L’association Tawba, elle, n’a pas l’aisance financière de ses voisins bouddhistes. Créée en 2005, elle porte le projet de la mosquée de 2 000 m2, estimé à 1,5 million d’euros. «Quand nous sommes allés faire part au maire de notre volonté de construire une mosquée, il nous a répondu qu’il nous attendait», se souvient Driss Abouri, informaticien et vice-président de l’association. Hugues Rondeau explique qu’il a dû quand même essuyer une certaine hostilité de la part de ses administrés non musulmans. Mais rien qui puisse l’ébranler. Le besoin est là. Il y a très peu de mosquées dans les environs.

Une proximité symbolique

A l’extrémité du quartier cultuel, jouxtant une parcelle en friche d’herbes hautes, les structures déjà bien avancées de deux bâtiments en béton préfigurent ce que sera le lieu de culte musulman. A l’arrière, la salle de prière, prévue pour 400 fidèles, bénéficie d’harmonieuses ouvertures qui donnent une grande élégance à l’espace. Séparé par une cour, le second bâtiment, ouvert sur la rue, abritera des salles et là encore, un salon de thé. Car mission a été donnée aux religions installées sur le site d’avoir un espace ouvert à l’extérieur. «Pour le moment, nous prions dans un préfabriqué. Nous espérons pouvoir ouvrir d’ici à l’été prochain pour le ramadan et terminer les travaux à la fin de 2013», explique Driss Abouri. L’association avait espéré inaugurer la mosquée en décembre. Mais faute de moyens, les échéances ont déjà été reportées. Sans financements étrangers, l’association a fait la tournée des mosquées de l’Hexagone pour rassembler les fonds, une pratique bien rodée. L’été dernier, pendant le ramadan, l’association a ainsi collecté, dit-il, 200 000 euros. «Les musulmans sont très généreux pour aider à la construction des lieux de culte», explique Driss Abouri, qui cite un hadith du Prophète : «Quiconque construit une mosquée pour Dieu, Dieu lui construira une demeure au paradis.»

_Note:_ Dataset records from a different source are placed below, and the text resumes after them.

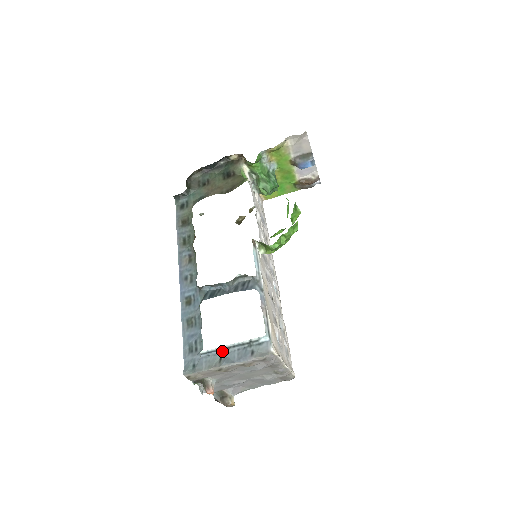
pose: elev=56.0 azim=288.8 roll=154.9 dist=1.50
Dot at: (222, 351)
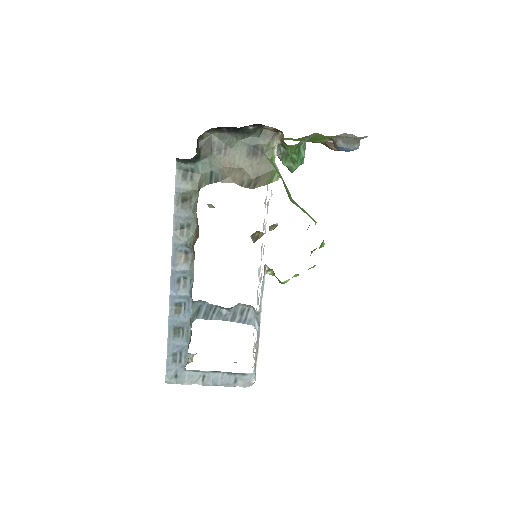
Dot at: (207, 371)
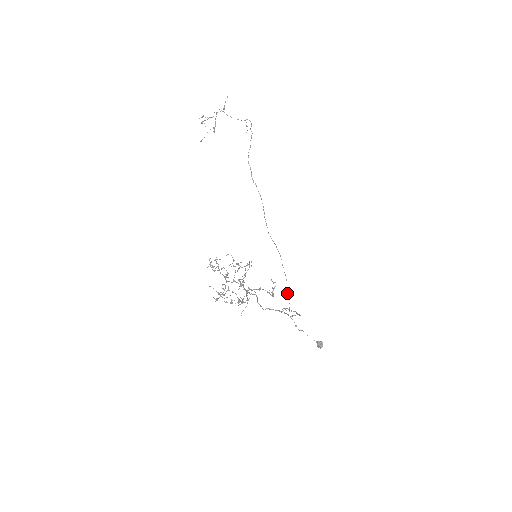
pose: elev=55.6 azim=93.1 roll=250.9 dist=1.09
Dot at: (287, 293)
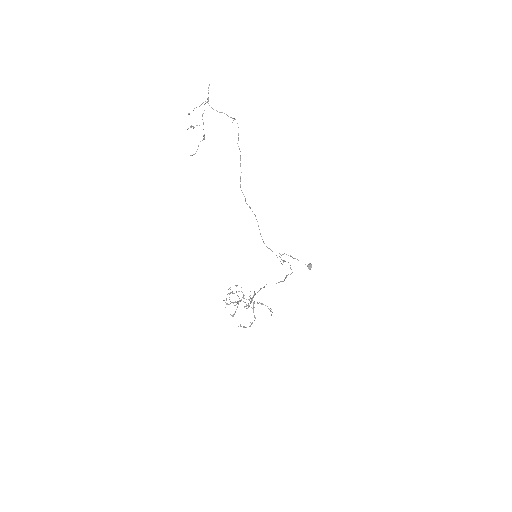
Dot at: (282, 264)
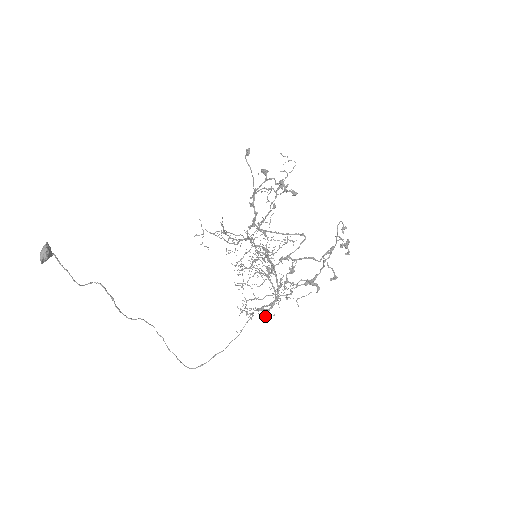
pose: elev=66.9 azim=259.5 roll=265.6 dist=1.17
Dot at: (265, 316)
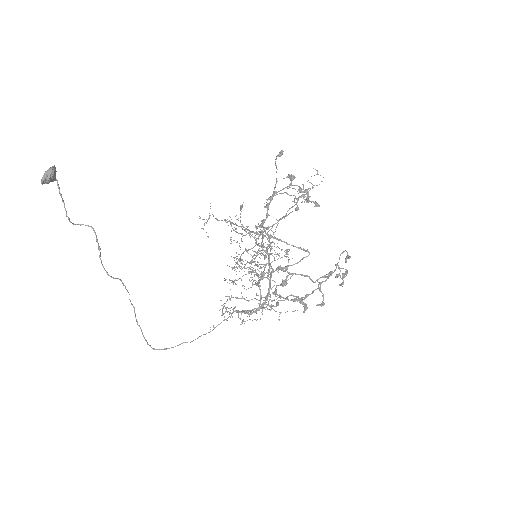
Dot at: (243, 321)
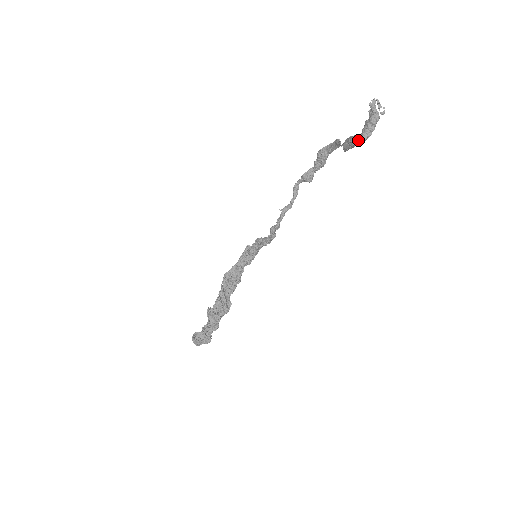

A côté du lieu de culte musulman, se construira une synagogue. Cette proximité est le fruit du hasard, sans que les uns ou les autres l’aient souhaitée ou aient manifesté, à l’inverse, d’hostilité. Mais elle prend une signification symbolique et donne un visage particulier au «vivre ensemble» souhaité par le maire. «Cela ne pose pas de problème tant que la sécurité est assurée, estime Moshe Abergel, l’un des responsables de l’association J’Buss, en charge du projet. Si cela continue dans l’esprit d’aujourd’hui, il n’y aura pas de soucis.» Pour l’heure, la petite communauté locale - 200 personnes et «beaucoup de couples mixtes», précise Moshe Abergel - se réunit, pour les prières, dans un préfabriqué. Pour construire la synagogue, il lui «reste» à trouver entre 400 000 et 500 000 euros. Un gala aura lieu en janvier 2013 pour collecter de nouveaux fonds.

A chacune des religions présentes sur le site, le maire a fait signer une charte. Chacun promet d’être ouvert à l’autre, d’être vecteur de culture. «C’est à nous de faire vivre tout cela», estime Driss Abouri. «A Bussy, tout est neuf. Nous n’avons pas d’histoire, argumente le père Pierrick Lemaître. Ce ne sont pas les bâtiments qui vont se rencontrer, mais les hommes.» Un jour, oui, peut-être.